§ **Assignment**
Please take the lines from the one holding "décembre 2023" through the one holding "septembre 2022" in the data below and copy them exactly.

#### Information ####

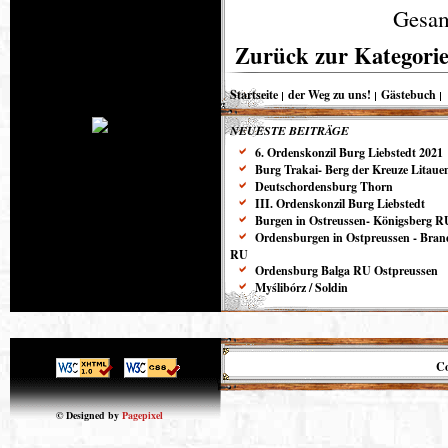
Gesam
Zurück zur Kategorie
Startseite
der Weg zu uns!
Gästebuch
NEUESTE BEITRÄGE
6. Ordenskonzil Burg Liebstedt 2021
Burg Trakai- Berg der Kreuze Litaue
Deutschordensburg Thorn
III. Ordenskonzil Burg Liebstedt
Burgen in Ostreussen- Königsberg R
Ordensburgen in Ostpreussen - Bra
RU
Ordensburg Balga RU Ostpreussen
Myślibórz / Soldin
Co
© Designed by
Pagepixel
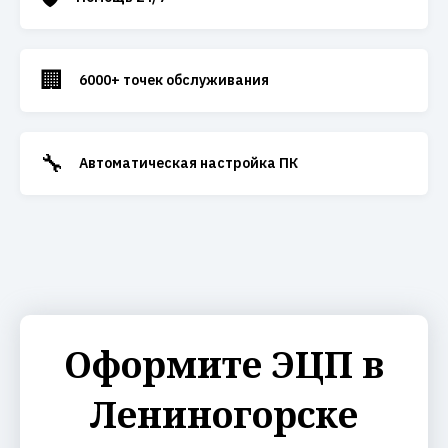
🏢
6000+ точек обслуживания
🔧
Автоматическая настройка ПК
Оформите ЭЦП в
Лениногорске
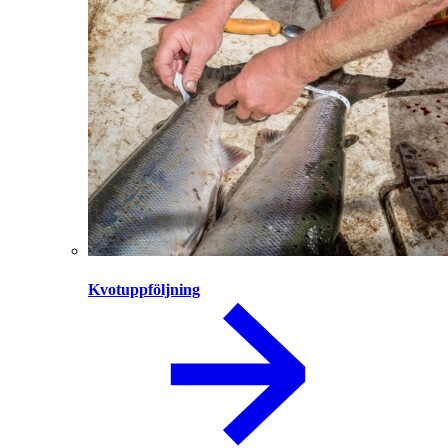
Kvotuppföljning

####
#### Information ####

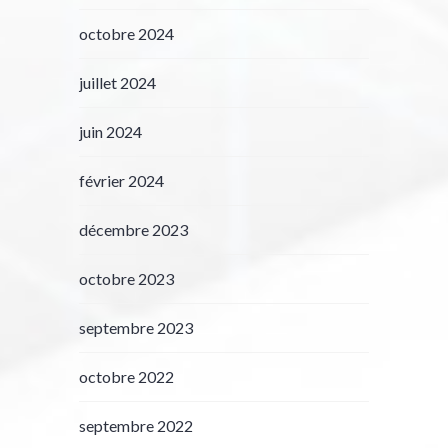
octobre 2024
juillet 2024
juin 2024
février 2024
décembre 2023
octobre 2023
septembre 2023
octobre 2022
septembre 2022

####

§ **Response area**
décembre 2023
octobre 2023
septembre 2023
octobre 2022
septembre 2022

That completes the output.